The two criteria serve different functions, he added. While SOFA was designed for risk stratification, for example, the ASE criteria were designed for overall surveillance, not as a diagnostic system.
“The presented data indicate that a simple, objective, and automated set of criteria for identifying sepsis can effectively identify a subset of infected patients with a high risk of mortality and can do so with good predictive ability,” he wrote.
This study collected data from all adult patients (≥20 years) admitted from 2013 to 2015 at one of 111 hospitals using the Cerner EHR system included in the Cerner Health Facts dataset. The data was independently validated by hospitals in the Emory Healthcare system.
Patients were considered to have sepsis if they had a serious infection and organ dysfunction demonstrated by an increased SOFA score (≥2 points) or the presence of one or more of the ASE criteria — such as vasopressor initiation, doubling in baseline creatinine, or lactate ≥2.0 mmol/L — within 2 days of a blood culture, the authors noted.
In total, 57,242 patients met SOFA criteria, 41,618 met ASE criteria, and 34,174 met both. Characteristics across the SOFA and ASE groups were similar overall, with pneumonia (36.1% and 32.9%, respectively) and urinary tract infections (26.8% and 28.1%, respectively) being the most common infections.
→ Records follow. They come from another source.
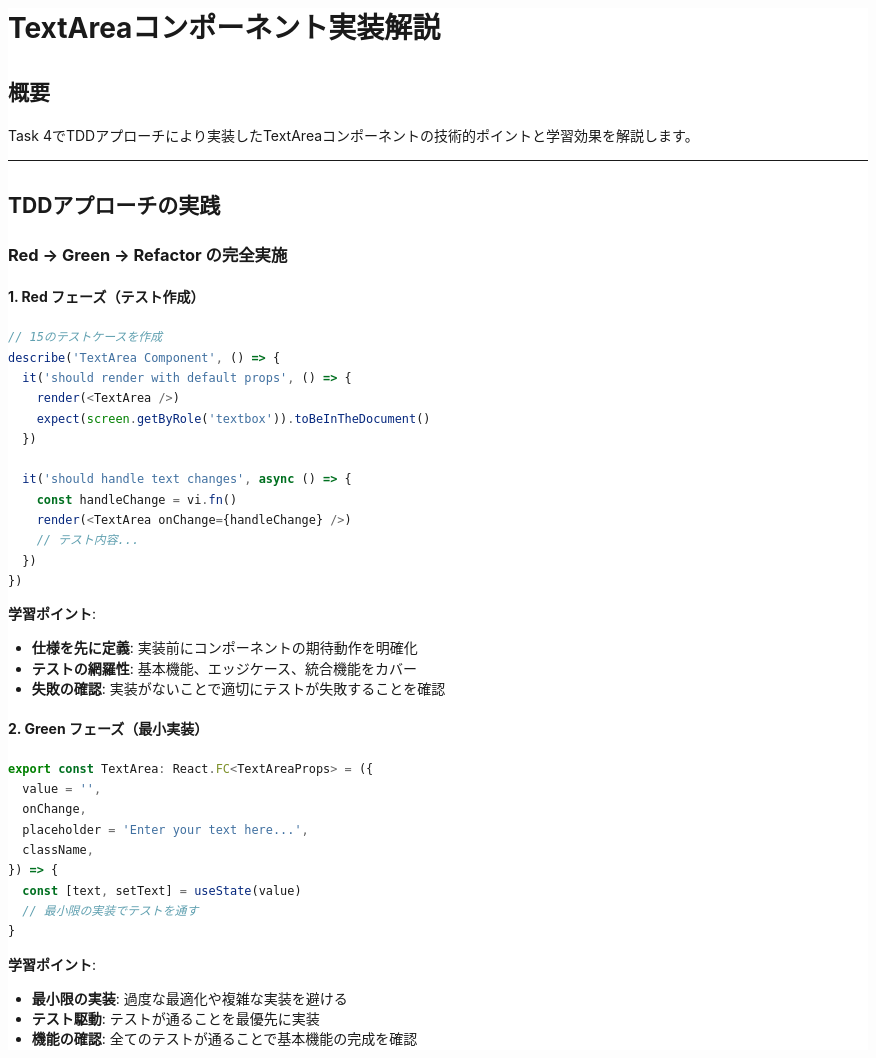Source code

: # TextAreaコンポーネント実装解説

## 概要

Task 4でTDDアプローチにより実装したTextAreaコンポーネントの技術的ポイントと学習効果を解説します。

---

## TDDアプローチの実践

### Red → Green → Refactor の完全実施

#### 1. Red フェーズ（テスト作成）
```typescript
// 15のテストケースを作成
describe('TextArea Component', () => {
  it('should render with default props', () => {
    render(<TextArea />)
    expect(screen.getByRole('textbox')).toBeInTheDocument()
  })
  
  it('should handle text changes', async () => {
    const handleChange = vi.fn()
    render(<TextArea onChange={handleChange} />)
    // テスト内容...
  })
})
```

**学習ポイント**:
- **仕様を先に定義**: 実装前にコンポーネントの期待動作を明確化
- **テストの網羅性**: 基本機能、エッジケース、統合機能をカバー
- **失敗の確認**: 実装がないことで適切にテストが失敗することを確認

#### 2. Green フェーズ（最小実装）
```typescript
export const TextArea: React.FC<TextAreaProps> = ({
  value = '',
  onChange,
  placeholder = 'Enter your text here...',
  className,
}) => {
  const [text, setText] = useState(value)
  // 最小限の実装でテストを通す
}
```

**学習ポイント**:
- **最小限の実装**: 過度な最適化や複雑な実装を避ける
- **テスト駆動**: テストが通ることを最優先に実装
- **機能の確認**: 全てのテストが通ることで基本機能の完成を確認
However, the most common sources of organ dysfunction differed: Respiratory and neurology dysfunction were most common with SOFA-defined sepsis, whereas the ASE criteria most often picked up cases with elevated lactate and a doubling of index creatinine.
Differences in prevalence and mortality across the two models was mostly consistent across subgroups, including ones stratified by age, infectious diagnoses, and comorbidity burden, the authors reported.
However, when researchers removed increased lactate from the ASE criteria in a sensitivity analysis, the prevalence of sepsis decreased from 4.4% to 3.5%, and mortality increased from 17.1% to 19%, researchers reported.
This was “likely because the lactate criterion identifies some patients with mild hypotension, hypoxemia, or abnormal mental status that are sufficient to increase SOFA but insufficient to trigger eSOFA criteria,” they wrote.
Removing lactate also increased the positive predictive value of sepsis in the ASE model (89.2%), and no significant difference was observed in terms of the tool’s agreement with SOFA (AUROC 0.773, 95% CI 0.769-0.778), they noted.
“This suggests elevated lactate levels alone without concurrent organ dysfunction have little impact on the risk of mortality,” they wrote.
Limitations of the study included assumed baseline measures of the timing of organ dysfunction and infection for SOFA scores as well as the possibility of miscoding of infection status. Also, the study only used one dataset lacking vasopressor doses and was therefore unable to perfectly replicate SOFA scores, researchers reported. Finally, the authors noted that the CDC’s ASE has not been universally implemented.
Rhee’s institution received funding from the Agency for Healthcare Research and Quality.
Co-authors received support from the NIH, the CDC, Cheetah Medical, Grifols, and the Harvard Pilgrim Healthcare Institute.
One co-author received honoraria for lectures from Washington State Hospital Association, Dell Medical School, and Beth Israel Deaconess Hospital Plymouth.